- _Document passage_
In our detailed exposition of Romans 1:18-25 last month, we discovered that people inevitably come to one of two conclusions about nature—either God created nature or nature created itself.1 People who reasonably infer that God created nature, particularly living things, do so because they readily associate the distinctive characteristics of highly skilled workmanship to what they observe. This workmanship is demonstrated in multiple parts working together for a purpose (i.e., engineered design) that we observe in both living and man-made things.
We can’t overemphasize the fact that people can clearly identify workmanship. Romans 1 reveals that God chose to plainly manifest Himself to us through our recognition of His handiwork. People of all cultures can perceive the telltale sign of human agency expressed in the unique characteristics of crafted things. Engineering principles underlie human workmanship and explain why it works. Thus, humans’ ability to intuitively recognize the distinctive features of engineered craftsmanship in creatures—as a clear sign of God’s agency—leaves them without excuse when they don’t acknowledge Him as their Creator.
Some people suppress this simple truth. They withhold giving God credit for creating the material realm. Instead, they substitute the mystical notion that environments can exercise agency, which leads these individuals to venerate nature as Creator. They ascribe to nature an imaginary law-like creative power over organisms, believing that it somehow selects for traits just like a real human breeder would. God’s true agency is exchanged for false projections of volition onto unconscious environments.
Creationists, therefore, should confidently use engineering-based frameworks to explain biology. Why? First, because the Bible teaches that God’s engineering handiwork in living things is obvious due to its correlation with human engineering; and second, because that teaching is readily affirmed by numerous studies on reverse-engineered biological systems that were methodically disassembled piece by piece to discover their operation. Thus, we propose a new concept:
Engineering principles underlying how human-designed things self-adjust to changing environments are the most accurate way to explain how organisms adapt themselves to such changes.
But what if people couldn’t correlate engineering principles with the biological function of organisms? In that case, someone might claim that organisms were designed, but they couldn’t back that up by comparing their functions to any known standards of design. Others could be just as convinced that organisms emerged from chaotic struggles to survive, or perhaps by magic or something else. There would be vital implications for both theology and scientific research if people could not readily make the connection between the features of living things and human design…leaving them either clueless or needing God to reveal additional knowledge as a “key” to unlock life’s great secrets. Is that the situation God has given us? No.

- _Entries shown_
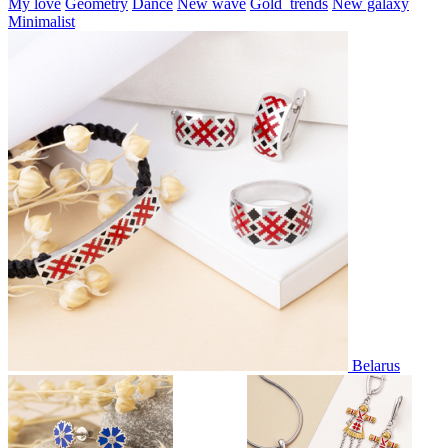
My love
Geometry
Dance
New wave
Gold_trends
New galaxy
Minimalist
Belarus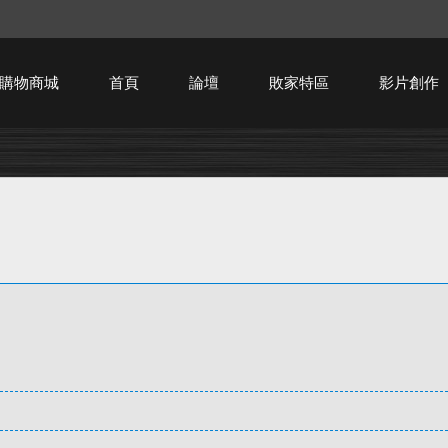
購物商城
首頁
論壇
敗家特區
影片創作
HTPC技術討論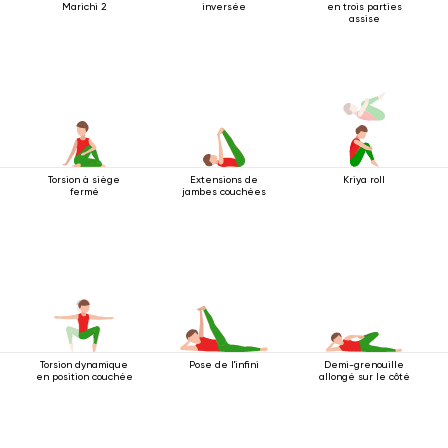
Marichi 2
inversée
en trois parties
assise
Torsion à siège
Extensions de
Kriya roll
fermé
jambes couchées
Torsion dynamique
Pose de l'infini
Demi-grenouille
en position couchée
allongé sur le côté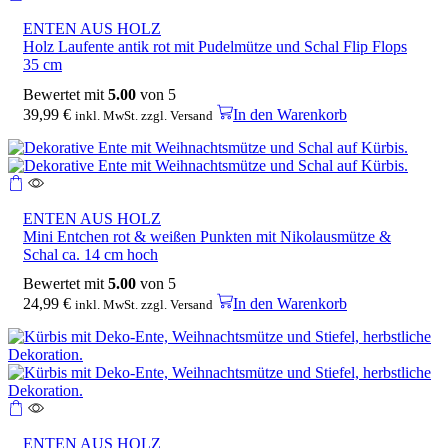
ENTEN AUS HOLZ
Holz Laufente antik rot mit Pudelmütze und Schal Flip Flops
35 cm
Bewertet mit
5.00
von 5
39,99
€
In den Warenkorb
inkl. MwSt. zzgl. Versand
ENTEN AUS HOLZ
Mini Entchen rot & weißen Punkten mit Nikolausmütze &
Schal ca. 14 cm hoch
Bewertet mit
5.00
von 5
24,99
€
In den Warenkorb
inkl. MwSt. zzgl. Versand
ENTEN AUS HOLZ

* * *

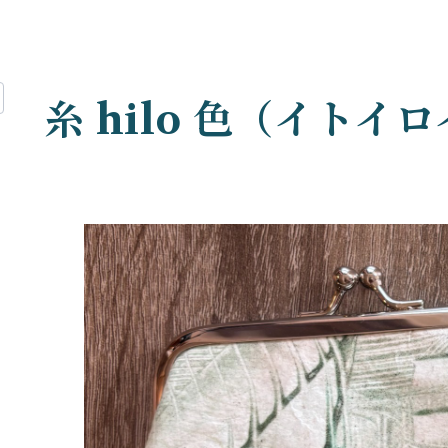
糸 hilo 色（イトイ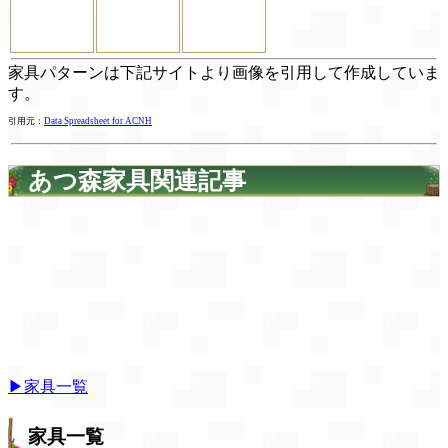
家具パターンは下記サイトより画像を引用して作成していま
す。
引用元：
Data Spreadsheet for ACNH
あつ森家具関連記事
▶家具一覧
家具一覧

* * *

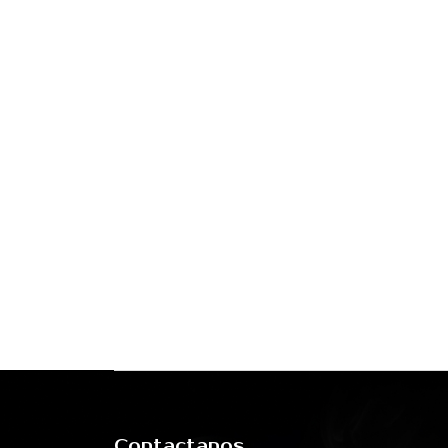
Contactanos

- _Activity_
Continue the passage about engineering principles and living things, starting right after its last sentence.

- _Exercise response_
Human Engineering Principles Correlate with God’s Designs
Making sense of biomolecular, physiological, or anatomical functions is not mysterious. Just like man-made things, these functions always operate within the laws of nature. Though it was within God’s prerogative to design His systems to contrast with man-made designs by operating through different laws of nature, He didn’t. This makes an endeavor like designing aircraft after studying birds possible. One researcher working on reverse-engineering biological networks concluded:
We have also found that despite their vastly different substrates, biological regulatory mechanisms and their synthetic counterparts used in engineering share many similarities, as they are both subject to the same fundamental constraints that govern all regulatory mechanisms….Notions used in the study of engineering control systems such as optimality…and feedback are invaluable for understanding biological complexity.2
Just like man-made things, God-made things in our material realm don’t defy the properties of natural laws such as gravity, inertia, and momentum. Rather, design mechanisms utilize those properties—as seen in the motion-sensing maculae and semicircular canals of our inner ears.3
If engineers want two distinct entities to work together, they must connect them by means of an interface system—a principle of design that, after biologists are attuned to see it, is found almost everywhere interconnecting parts of nature into a vast God-designed ecological web.
If engineers want an entity to respond to an external condition, they will specify that condition and design a triggering sensor exclusively for the condition into the entity itself—a construction practice that is also true of God-designed things.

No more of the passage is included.